Its new expectation is that 70,000 (i.e., no longer 95,000)
points will be redeemed. Therefore, the entity recognizes
$4,370 in revenue in year 2. To calculate this amount, the
entity determines what portion of the $8,676 is to be
recognized in year 2, adjusting the total expected points to
be redeemed from 95,000 to 70,000:
$4,370 = [(50,000 total points redeemed ÷ 70,000
total points expected to be redeemed) × $8,676] –
$1,827 recognized in year 1.
The contract liability balance is $2,479
($6,849 − $4,370). The impact of the change in estimated
points that will be redeemed is recorded as a cumulative
adjustment in year 2. Alternatively, we believe that it may
be acceptable to recognize changes in estimate
prospectively.
End of Year 3
After three years, 55,000 points in total have been redeemed,
and the entity continues to expect that the customers will
redeem 70,000 points in total. Therefore, the entity
recognizes $620 in revenue in year 3. To calculate this
amount, the entity determines what portion of the $8,676 is
to be recognized in year 3 while maintaining the assumption
that the total expected points to be redeemed is 70,000:
$620 = [(55,000 total points redeemed ÷ 70,000
total points expected to be redeemed) × $8,676] –
$1,827 (recognized in year 1) – $4,370 (recognized
in year 2).
The contract liability balance is $1,859 ($2,479 – $620).
End of Year 4
After four years, no additional points have been redeemed,
and the entity concludes that the likelihood that customers
will redeem the remaining points is remote. The total
revenue recognized with respect to the material right in
year 4 would be the remaining contract liability balance of
$1,859.
Example 11-9
Single Customer Option
An entity enters into a contract with a customer for the sale
of Product A for $100. As part of the negotiated
transaction, the customer also receives a coupon for 50
percent off the sale of Product B; the coupon does not
expire. Similar coupons have not been offered to other
customers.
The stand-alone selling price of Product B is $60. The entity
estimates a 70 percent likelihood that the customer will
redeem the coupon. On the basis of the likelihood of
redemption, the stand-alone selling price of the coupon is
concluded to be $21 ($60 sales price of Product B × 50%
discount × 70% likelihood of redemption) in accordance with
ASC 606-10-55-44.
The entity concludes that the option to purchase Product B at
a discount of 50 percent provides the customer with a
material right. Therefore, the entity concludes that (1)
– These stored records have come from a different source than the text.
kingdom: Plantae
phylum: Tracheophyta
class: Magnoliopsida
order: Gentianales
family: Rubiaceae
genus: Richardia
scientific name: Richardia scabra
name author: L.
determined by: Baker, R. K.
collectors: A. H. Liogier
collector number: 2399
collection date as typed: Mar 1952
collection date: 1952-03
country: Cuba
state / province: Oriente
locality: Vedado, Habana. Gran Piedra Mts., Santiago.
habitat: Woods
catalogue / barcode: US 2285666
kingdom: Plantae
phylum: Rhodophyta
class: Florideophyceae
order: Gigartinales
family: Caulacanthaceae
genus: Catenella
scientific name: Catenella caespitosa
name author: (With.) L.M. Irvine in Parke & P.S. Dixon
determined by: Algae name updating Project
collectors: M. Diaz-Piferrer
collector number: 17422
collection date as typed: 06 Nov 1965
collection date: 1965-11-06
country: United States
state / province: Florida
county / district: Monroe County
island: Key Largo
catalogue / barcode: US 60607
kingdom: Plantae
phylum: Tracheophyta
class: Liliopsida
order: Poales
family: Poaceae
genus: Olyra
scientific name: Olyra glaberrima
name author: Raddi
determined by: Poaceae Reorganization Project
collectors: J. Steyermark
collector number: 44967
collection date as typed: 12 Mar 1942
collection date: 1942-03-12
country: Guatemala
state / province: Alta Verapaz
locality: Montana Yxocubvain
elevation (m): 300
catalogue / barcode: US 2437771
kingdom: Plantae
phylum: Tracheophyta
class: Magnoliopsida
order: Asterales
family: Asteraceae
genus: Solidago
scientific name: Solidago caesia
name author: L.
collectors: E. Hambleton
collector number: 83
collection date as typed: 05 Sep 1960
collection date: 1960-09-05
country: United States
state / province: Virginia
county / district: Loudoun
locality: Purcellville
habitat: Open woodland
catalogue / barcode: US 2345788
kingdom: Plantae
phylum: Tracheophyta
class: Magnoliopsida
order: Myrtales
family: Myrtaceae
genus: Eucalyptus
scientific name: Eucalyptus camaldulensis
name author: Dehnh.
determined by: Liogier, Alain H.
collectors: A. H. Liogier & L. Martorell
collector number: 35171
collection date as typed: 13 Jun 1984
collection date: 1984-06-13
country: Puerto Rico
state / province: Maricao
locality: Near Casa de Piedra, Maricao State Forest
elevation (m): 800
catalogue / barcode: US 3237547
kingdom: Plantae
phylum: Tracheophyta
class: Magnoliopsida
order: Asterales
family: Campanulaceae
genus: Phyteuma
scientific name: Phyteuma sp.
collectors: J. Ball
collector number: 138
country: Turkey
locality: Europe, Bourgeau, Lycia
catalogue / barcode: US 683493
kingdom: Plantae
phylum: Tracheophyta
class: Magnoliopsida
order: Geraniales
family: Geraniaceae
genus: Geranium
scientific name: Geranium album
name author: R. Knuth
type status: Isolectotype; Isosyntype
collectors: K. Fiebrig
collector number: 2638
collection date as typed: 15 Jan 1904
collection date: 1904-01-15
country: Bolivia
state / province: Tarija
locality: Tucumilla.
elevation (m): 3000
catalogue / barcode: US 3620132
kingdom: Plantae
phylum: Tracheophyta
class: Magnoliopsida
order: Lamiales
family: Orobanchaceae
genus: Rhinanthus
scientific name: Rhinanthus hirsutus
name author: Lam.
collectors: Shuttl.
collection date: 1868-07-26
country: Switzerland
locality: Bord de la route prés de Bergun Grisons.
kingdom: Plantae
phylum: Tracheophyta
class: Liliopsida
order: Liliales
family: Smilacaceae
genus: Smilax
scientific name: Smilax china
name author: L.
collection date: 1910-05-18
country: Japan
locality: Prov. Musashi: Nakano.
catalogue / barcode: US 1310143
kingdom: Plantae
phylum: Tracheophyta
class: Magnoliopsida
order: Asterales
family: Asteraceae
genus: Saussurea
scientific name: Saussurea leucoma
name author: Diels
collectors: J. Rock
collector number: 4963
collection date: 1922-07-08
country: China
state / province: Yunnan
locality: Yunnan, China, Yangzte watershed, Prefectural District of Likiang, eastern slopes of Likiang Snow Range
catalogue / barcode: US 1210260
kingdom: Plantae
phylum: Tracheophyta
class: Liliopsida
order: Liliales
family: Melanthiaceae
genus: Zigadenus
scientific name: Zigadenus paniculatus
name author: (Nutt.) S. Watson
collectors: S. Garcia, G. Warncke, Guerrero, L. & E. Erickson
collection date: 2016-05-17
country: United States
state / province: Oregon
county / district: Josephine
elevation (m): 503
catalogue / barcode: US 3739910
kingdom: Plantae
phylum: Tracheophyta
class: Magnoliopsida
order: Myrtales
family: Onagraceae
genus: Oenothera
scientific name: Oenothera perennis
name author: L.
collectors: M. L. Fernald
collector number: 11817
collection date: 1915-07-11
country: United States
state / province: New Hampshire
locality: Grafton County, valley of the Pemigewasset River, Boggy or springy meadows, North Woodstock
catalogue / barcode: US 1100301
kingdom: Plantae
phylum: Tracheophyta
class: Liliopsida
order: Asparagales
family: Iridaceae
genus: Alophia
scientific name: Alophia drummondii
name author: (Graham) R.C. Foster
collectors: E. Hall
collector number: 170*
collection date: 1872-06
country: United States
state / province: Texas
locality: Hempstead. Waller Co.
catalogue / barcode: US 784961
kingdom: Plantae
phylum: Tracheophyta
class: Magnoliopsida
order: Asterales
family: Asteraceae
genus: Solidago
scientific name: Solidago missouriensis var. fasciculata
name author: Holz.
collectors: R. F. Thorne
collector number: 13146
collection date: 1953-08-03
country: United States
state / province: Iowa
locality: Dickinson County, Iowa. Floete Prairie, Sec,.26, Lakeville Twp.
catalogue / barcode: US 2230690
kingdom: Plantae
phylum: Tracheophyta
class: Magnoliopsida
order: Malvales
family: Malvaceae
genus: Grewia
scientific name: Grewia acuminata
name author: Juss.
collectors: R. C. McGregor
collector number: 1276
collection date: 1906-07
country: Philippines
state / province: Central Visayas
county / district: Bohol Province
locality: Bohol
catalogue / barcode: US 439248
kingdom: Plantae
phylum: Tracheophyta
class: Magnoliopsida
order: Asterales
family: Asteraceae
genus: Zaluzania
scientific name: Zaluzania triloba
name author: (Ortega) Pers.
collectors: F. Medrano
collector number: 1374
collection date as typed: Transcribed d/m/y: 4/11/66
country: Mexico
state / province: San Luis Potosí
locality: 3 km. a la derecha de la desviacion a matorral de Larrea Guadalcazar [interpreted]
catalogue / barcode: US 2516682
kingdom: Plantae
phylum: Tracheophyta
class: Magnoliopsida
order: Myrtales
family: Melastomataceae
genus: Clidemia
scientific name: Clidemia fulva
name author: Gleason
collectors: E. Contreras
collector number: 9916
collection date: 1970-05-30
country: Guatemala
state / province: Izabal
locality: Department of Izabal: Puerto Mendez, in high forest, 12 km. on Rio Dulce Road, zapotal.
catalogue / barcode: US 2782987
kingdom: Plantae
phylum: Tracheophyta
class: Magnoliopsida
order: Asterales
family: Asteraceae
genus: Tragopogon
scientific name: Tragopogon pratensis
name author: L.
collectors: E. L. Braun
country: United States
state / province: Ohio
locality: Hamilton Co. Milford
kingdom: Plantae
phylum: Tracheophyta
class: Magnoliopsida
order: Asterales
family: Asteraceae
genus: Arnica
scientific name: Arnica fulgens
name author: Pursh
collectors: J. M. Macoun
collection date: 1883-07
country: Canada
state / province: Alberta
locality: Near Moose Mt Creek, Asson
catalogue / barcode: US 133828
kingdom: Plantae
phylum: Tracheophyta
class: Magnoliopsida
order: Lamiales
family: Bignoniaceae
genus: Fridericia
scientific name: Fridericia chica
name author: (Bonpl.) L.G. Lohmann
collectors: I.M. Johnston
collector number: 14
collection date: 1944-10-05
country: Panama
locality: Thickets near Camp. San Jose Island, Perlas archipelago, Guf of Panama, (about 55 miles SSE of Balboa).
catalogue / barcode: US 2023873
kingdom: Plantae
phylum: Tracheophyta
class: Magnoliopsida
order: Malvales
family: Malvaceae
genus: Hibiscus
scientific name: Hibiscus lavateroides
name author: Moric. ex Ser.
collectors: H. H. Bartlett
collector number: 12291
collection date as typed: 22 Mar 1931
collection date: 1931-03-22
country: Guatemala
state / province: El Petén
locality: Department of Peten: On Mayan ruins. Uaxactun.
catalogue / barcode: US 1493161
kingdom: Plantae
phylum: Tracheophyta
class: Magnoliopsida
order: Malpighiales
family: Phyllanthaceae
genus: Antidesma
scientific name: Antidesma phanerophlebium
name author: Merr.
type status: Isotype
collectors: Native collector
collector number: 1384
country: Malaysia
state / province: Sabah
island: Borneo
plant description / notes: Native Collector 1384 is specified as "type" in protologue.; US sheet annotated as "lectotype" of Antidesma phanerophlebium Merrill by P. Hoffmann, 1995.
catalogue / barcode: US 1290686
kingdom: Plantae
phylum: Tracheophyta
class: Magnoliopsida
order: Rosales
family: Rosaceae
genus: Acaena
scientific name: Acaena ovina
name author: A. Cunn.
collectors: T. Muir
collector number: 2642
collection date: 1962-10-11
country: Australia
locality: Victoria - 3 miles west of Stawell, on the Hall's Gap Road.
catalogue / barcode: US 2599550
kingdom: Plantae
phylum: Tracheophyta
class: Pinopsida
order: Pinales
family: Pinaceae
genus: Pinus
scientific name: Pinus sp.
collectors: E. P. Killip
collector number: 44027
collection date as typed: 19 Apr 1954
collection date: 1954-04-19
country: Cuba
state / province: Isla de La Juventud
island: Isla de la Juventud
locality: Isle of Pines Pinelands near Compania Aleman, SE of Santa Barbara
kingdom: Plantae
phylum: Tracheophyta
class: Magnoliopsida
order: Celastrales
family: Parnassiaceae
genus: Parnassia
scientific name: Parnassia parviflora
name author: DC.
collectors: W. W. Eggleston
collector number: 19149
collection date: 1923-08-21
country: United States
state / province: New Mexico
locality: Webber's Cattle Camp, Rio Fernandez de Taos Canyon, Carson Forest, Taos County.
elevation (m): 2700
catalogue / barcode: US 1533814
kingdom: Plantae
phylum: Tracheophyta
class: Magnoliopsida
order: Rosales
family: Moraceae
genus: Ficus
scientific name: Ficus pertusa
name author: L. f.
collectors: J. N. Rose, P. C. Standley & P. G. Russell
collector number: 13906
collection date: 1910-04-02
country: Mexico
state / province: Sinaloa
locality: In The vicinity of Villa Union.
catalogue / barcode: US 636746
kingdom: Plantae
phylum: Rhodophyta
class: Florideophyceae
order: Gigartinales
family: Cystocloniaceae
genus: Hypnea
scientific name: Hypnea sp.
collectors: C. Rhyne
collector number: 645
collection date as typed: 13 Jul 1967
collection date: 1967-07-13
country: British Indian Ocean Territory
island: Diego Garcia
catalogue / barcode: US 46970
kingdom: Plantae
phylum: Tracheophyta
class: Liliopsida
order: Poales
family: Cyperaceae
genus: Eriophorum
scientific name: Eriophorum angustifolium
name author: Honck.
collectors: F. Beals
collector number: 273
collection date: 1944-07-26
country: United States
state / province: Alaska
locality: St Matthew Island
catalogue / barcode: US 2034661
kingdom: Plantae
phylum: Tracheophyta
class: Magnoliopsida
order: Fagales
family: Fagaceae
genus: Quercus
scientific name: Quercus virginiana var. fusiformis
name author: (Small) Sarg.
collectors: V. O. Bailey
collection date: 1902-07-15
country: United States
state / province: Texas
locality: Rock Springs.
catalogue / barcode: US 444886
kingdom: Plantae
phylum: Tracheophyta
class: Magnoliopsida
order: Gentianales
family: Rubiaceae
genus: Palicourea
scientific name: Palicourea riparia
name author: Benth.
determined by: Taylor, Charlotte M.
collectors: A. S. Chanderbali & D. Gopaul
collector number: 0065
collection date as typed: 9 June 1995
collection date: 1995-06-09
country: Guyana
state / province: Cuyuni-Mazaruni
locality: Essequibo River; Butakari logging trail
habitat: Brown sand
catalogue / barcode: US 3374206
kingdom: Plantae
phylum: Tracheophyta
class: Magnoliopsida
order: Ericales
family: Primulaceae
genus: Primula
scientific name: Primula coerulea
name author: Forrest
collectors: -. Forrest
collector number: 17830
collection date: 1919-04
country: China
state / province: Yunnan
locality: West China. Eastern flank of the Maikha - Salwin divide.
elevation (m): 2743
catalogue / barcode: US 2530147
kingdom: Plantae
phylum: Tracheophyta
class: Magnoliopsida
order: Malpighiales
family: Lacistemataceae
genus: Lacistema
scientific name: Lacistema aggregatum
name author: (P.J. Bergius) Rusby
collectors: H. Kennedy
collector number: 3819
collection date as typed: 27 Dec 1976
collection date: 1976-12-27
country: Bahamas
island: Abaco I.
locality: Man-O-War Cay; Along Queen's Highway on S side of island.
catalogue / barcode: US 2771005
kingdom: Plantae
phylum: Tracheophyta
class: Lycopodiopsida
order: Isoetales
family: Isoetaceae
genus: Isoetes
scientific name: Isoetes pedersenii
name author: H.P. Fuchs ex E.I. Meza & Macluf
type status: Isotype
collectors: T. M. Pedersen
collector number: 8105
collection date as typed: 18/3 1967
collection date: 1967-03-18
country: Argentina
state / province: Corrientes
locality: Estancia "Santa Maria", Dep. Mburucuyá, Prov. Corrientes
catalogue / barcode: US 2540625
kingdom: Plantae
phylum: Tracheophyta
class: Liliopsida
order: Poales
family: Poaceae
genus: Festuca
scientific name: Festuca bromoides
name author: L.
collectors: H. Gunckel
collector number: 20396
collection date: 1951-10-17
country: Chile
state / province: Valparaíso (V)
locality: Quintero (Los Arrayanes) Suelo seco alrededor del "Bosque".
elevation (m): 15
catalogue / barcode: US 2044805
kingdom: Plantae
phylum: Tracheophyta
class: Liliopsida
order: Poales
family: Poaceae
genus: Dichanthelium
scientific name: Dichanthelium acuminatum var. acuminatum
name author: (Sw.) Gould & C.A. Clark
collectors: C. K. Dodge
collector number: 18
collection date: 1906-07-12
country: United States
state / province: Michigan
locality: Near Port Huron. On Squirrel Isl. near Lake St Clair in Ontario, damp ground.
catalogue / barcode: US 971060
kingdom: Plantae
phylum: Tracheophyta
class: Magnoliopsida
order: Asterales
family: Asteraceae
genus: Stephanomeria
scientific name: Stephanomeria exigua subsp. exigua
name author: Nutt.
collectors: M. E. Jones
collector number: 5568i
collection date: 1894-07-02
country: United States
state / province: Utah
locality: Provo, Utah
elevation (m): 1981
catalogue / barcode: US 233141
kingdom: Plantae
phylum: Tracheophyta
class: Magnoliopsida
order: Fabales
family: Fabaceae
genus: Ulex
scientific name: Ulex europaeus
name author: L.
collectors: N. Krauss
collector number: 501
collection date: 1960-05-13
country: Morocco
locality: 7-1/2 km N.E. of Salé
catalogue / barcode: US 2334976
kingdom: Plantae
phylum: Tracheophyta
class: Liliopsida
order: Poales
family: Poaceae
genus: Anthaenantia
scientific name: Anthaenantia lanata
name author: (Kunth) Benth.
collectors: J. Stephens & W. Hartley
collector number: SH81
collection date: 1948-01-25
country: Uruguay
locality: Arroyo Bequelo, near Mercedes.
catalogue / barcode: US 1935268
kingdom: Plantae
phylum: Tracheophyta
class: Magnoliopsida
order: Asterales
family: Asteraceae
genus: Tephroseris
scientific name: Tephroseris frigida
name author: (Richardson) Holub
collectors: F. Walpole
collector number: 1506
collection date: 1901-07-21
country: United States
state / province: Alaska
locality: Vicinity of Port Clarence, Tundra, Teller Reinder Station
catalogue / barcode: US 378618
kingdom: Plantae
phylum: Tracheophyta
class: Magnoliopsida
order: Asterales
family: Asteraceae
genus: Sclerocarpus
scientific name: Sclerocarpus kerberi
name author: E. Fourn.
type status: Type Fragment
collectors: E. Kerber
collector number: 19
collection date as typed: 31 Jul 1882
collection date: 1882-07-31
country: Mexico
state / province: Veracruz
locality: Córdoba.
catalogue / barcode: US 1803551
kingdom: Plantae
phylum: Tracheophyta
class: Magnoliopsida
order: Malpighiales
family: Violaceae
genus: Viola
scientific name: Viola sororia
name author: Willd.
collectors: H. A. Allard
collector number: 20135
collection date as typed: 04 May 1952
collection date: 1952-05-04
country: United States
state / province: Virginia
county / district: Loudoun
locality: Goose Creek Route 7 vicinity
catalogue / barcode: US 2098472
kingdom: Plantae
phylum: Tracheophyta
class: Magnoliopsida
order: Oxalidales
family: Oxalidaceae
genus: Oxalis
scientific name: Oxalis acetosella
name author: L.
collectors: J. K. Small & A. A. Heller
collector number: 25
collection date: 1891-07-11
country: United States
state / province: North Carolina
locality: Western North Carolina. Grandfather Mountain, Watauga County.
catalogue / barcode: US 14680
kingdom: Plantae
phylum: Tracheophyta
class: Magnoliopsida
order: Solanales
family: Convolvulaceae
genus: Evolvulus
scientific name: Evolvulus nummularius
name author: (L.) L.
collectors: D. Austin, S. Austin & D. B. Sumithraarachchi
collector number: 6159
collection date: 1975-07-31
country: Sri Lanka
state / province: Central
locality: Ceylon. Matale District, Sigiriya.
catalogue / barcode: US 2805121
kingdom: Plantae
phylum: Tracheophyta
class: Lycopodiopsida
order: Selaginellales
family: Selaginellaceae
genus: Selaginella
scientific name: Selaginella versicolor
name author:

this option is a performance obligation and (2) a portion of
the transaction price for Product A should be allocated to
this option.
The entity therefore allocates, at contract
inception, the $100 transaction price as follows:
- Product A — $100 × ($100 stand-alone selling price ÷ $121) = $83.
- Product B material right — $100 × ($21 stand-alone selling price ÷ $121) = $17.
The option is not exercised during the first four years after
its issuance. As a result, the entity determines that no
revenue should be recognized during this period by applying
the guidance in ASC 606-10-55-48, which allows revenue to be
recognized “in proportion to the pattern of rights exercised
by the customer.” At the end of year 4, the entity
determines that the likelihood that the customer will redeem
the coupon has become remote and therefore recognizes the
$17 in accordance with ASC 606-10-55-48.